What is an extruder?
The extruder is the part of your printer that pushes filament forward so it can be deposited onto the build platform and begin building the layers of your print. It looks something like this:
There are two parts to an extruder, a cold end and a hotend. The cold end is the part that physically forces the filament forward and is typically comprised of a gear, bearing, and stepper motor. It is fed into the hotend where it will first pass through a melt area to liquify the filament until it is deposited out the nozzle.
Direct Drive v Bowden Extruder – How do they work?
There are 2 main types of extruders: Bowden and Direct Drive. They function similarly but both come with their own set of advantages and disadvantages.
We’ll start with direct drive extruders which are usually located right above your hotend with little space in between.
Direct drive extruders keep the distance filament needs to travel from the hotend to the cold end of the extruder to a minimum. This makes retraction a bit easier which can lead to improvements in print quality. Retraction is the process by which the extruder pulls filament backwards away from the nozzle so that filament doesn’t ooze while the hotend is moving across open space. Direct drive extruders don’t need to retract as far as Bowden extruders to prevent oozing and stringing.
One disadvantage of having the extruder so close to the hotend is that the weight of the motor on the carriage can cause issues when printing quickly. Additional weight means your extruder and hotend may resist changes in direction which can cause an effect called banding where some layers bulge outwards. This is where Bowden extruders come in.
Bowden extruders have the motor mounted away from your hotend usually attached to the frame of the printer.

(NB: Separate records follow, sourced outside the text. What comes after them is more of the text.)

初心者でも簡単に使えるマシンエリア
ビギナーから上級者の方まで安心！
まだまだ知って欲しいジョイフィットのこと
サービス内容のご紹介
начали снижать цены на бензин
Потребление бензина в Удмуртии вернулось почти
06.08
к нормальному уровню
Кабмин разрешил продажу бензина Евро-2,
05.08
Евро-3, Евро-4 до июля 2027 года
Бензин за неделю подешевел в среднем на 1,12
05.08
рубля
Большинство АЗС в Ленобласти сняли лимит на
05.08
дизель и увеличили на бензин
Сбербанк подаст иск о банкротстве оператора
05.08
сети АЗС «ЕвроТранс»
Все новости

This keep all of the weight off of the print carriage and allows for faster printing. This does however require that the filament travels a long ways to reach the hotend. Retraction distances usually need to be much longer than their direct drive counterparts to compensate and flexible materials are nearly impossible to print on many Bowden extruders because they buckle along the filament path.
Tips for calibrating your extrusion rate
One of the more common issues with prints is over and under extrusion. Under-extrusion is usually characterized by inconsistent layers or gaps in prints. Over-extrusion can cause prints to swell and small blobs to form on your parts. Both of these are caused by the extruder forcing forwards the wrong amount of filament whether that be too much or too little.
The photo on the left is under extrusion which creates gaps in the layers.
The photo on the right is an example of over extrusion (Courtesy of Simplify3D’s Troubleshooting Guide!)
Many slicers have a setting called an extrusion multiplier that can be tweaked to correct for over or under extrusion. A simple way to calibrate your extrusion multiplier is to disconnect the filament from the hot end and tell your printer to extrude 100mm of filament. Measure the amount of filament it actually extrudes and use that to tweak the extrusion multiplier. The formula for your new extrusion multiplier is “(100mm / actual amount extruded) * original extrusion multiplier”.
There are also other causes for over and under extrusion but we will save those for another blog! There are advantages and disadvantages of both styles of extruders. To decide which one is right for you will depend mostly on the material you’ll be printing with and the speed at which you’d like to print.